Certified integrative nutritionist, Elissa Goodman recently shared this recipe with us and the star of the show is chickpea tofu. We’re obsessed with this clean-eating idea and thought we’d draw it out into it’s own piece so those of you as thrilled by this idea as we are don’t miss it!

Chickpeas, most often devoured in the form of a good hummus, are full of planty proteins, fiber and other nutrient-dense benefits. The idea of getting the weirdly chewy tofu texture — and meat-free alternative — we love, without the potential downsides of soy, is pretty amazing. Here’s how Elissa makes it in just under ten minutes, plus a little time in the fridge…

How To Make Chickpea Tofu


1 cup chickpea flour
1 tsp sea salt
1 garlic clove, pressed
1 tsp herbs (your choice; I used basil, thyme, oregano)
3 cup water, divided
2 tsp olive oil


Lightly oil a square pan (I used an 8 x 8-inch size) with olive oil. In a medium mixing bowl, add chickpea flour along with salt, garlic and ground seasonings. Whisk to combine. Add 1 1/2 cups of water and whisk until smooth.
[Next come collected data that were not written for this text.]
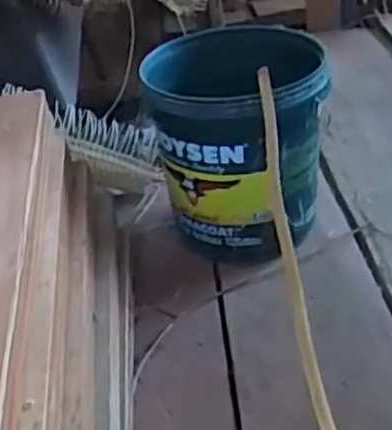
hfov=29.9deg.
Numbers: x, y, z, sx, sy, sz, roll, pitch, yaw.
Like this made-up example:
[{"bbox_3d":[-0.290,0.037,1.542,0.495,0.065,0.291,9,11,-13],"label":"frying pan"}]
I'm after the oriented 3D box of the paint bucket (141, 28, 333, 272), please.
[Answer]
[{"bbox_3d":[0.076,-0.119,1.300,0.302,0.324,0.297,0,33,10],"label":"paint bucket"}]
In a medium stock pot, bring 1 ½ cups water to a boil, then reduce heat to medium/high and vigorously stir in the chickpea flour and water mixture from above. Whisk this over the heat consistently until the mixture becomes thick, smooth and “glossy” (about 6 to 7 minutes).

Pour mixture into the greased pan. Leave out at room temperature to cool and set for minimum of two hours. When ready to prepare salad, cut tofu into cubes and sauté lightly in olive oil until crispy on each side. There will be leftovers!

Bottom banner image
From our friends


  1. I love this recipe, will definitely try it. Quick question, can I freeze the leftovers?
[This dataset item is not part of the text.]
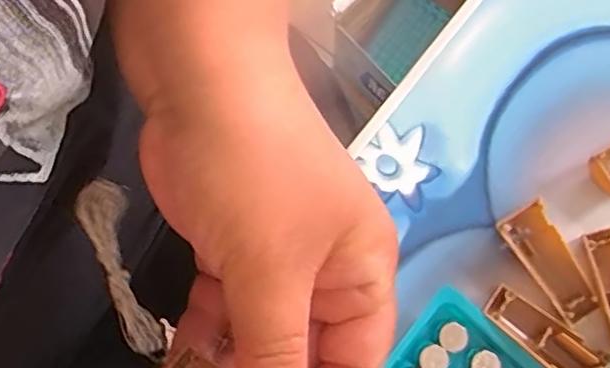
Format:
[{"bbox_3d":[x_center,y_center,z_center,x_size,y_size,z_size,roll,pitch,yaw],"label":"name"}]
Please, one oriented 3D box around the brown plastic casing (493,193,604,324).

    Maria | 09.05.2019 | Reply
  2. This sounds amazing! How long will this keep in the refrigerator? Thank you!

    Tanya | 09.05.2019 | Reply
  3. I am of Indian origin and we make hundreds of different concoctions with chick pea flour. One of them is very similar to the recipe above but instead of cubes we smear it on marble paper thin, cut it in strips, roll it into little rolls and sprinkle with a tempering of mustard seeds and sesame seeds and fresh coconut/ fresh chopped cilantro. Oh and instead of cooking with water, cook with a mixture of water and tangy plain yogurt. Mouth watering.
    My question is what is the calorie and protien count on the chick pea tofu?

    Purnima Patel | 09.05.2019 | Reply
  4. Where are the answers from the OP to all the questions?

    Anita Simon | 09.06.2019 | Reply
  5. Your hyping of the dangers of soy is irresponsible. You link to an article that makes assertions not supported by science. GMO soy is also almost exclusively used in commercial animal feed. I’ve never once seen tofu in the store that wasn’t organic.

    Matt | 09.06.2019 | Reply
  6. You don’t shop where most people shop. Most stores don’t sell organic tofu unless you specifically look for organic tofu!

    Annetta Williams | 09.07.2019 | Reply
  7. Wow best recipe! We’re going to hunt this down: what is it called? Calories: little more than the flour is involved here so refer to your flour’s nutritional info.